望診で患者さんをみていると頭が痛くなった。
良くない気を帯びている。
これはなんだろうか?
何かが憑いているのかもしれない。

横になって診せていただく。
足は肝経が突っ張る。
腰には力がない。
首がおもたい。
喉が詰まる。
頭も重たい。
左の肩の後ろに嫌なエネルギーが入っているようだ。
それも遠くからのように感じる。
輪郭がはっきりしているので生きている人のように思える。

起きてもらってPTMで易を見てみた。
「後ろから入るエネルギーは何ですか?」と問いを立てた。
すると、「地水師」「天火同人」「地天泰」「山火賁」「天風姤」「雷沢帰妹」などが反応する。
地水師、天火同人は、誰かが怒っていることを表すことが多い。
さらに、山火賁が加わると怒りの程度がきつい。
雷沢帰妹は恋愛、結婚の卦だ。しかしこの方は独身なので結婚ではない。
天風姤は出会うことを意味するが、文字からわかるように臨床では女性関係を表すことがおおい。
以上から、恋愛関係にあった女性に恨まれていると推測した。
地天泰は気の交流を意味するので、それも深い関係にあった女性だ。
そこできいてみた。
「だれか、女の人に恨まれてない?」
  「えー、わかるんですか。3月前に別れたんです。でも恨まれているとは思っていなかった。」
「きつい人でない?」
  「そうです。妄想的に思い込むので、危ないとおもって別れたんです。」
「それだったら、まだ怒っているよ?」
  「そうですか。。。」
彼は困ったという顔をした。
しかし本人はあまりわかっていない。
女性に恨まれると怖いということを十分には分かっていない。
今の症状にそれが関係していることをあまり理解していない。

今回の治療は、まず彼に乗りかかっている女性のエネルギーを和らげることが必要だ。
そこで、その女性に対してPTMで効く薬を探してみた。
すると、西洋薬ではロナセンが反応。
これは本来、統合失調症に使う薬だ。
其の女性は精神病的な要因をもっているのだろう。
そこで、ロナセンを常時胸ポケットに入れておくように指示した。
同時に、酸棗仁湯を処方して患者さんには飲むように指示した。

コメント

●「天風姤」は、本来は、遭遇、出会いをいみする卦だ。しかし女性関係の問題で出ることが多い。

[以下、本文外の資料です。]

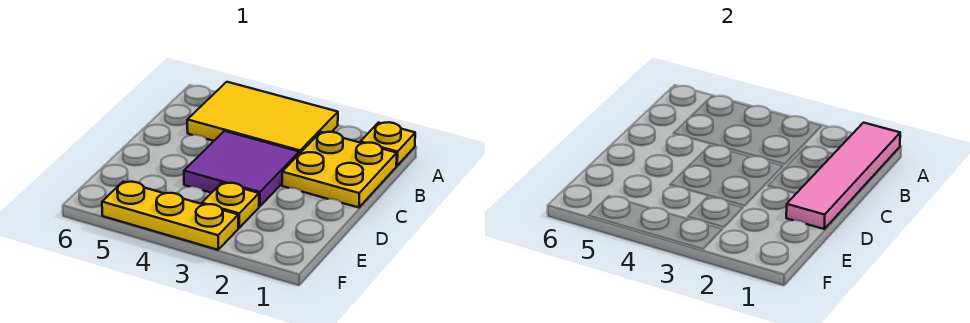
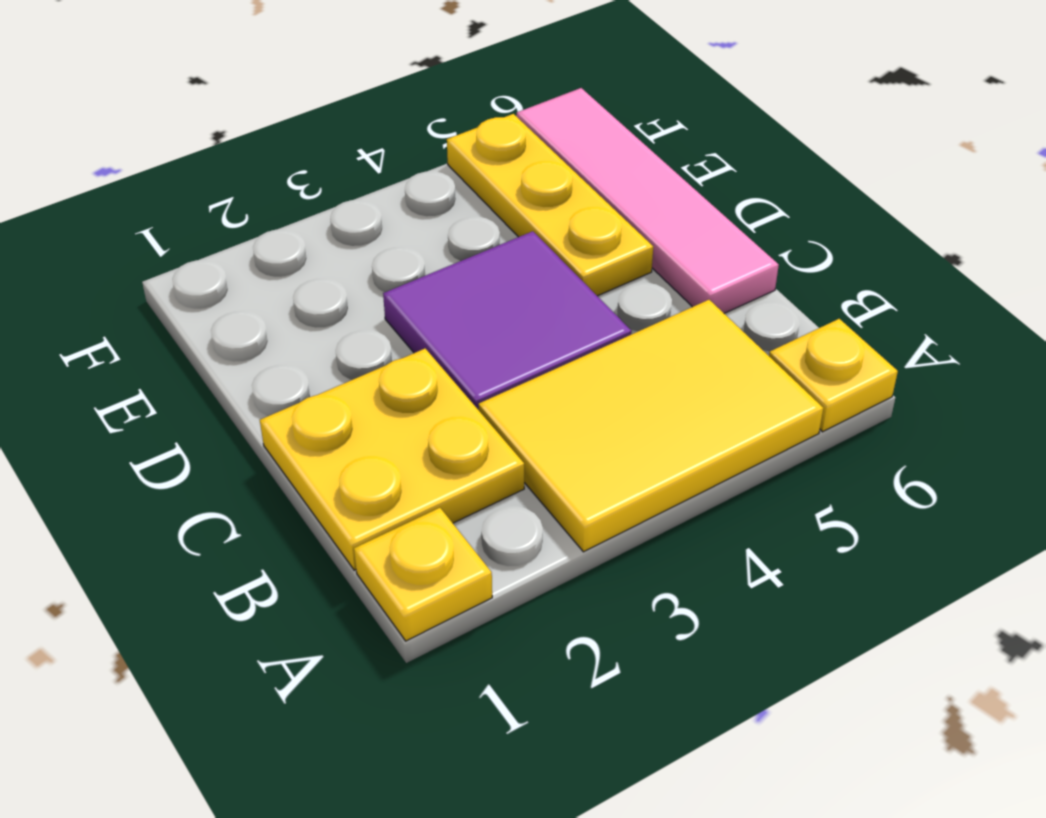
pink tile A1:D1 level 2 -> pink tile C6:F6 level 1
yellow plate E3 level 1 -> yellow plate A6 level 1
yellow plate F3:F5 level 1 -> yellow plate D5:F5 level 1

●「天風姤」の卦辞で「女壯。勿用取女。」とあるように、あまり良くない女性だ。

●入ってきているエネルギーに対して効くと思われる、薬などを常時身につけていると、そのエネルギーの力を和らげることができる。憑いている人も良くなるし、憑かれている人もよくなる。エネルギーを飛ばして来ている人も、裏切られて悲しんで怒っているので、良くなって頂く必要がある。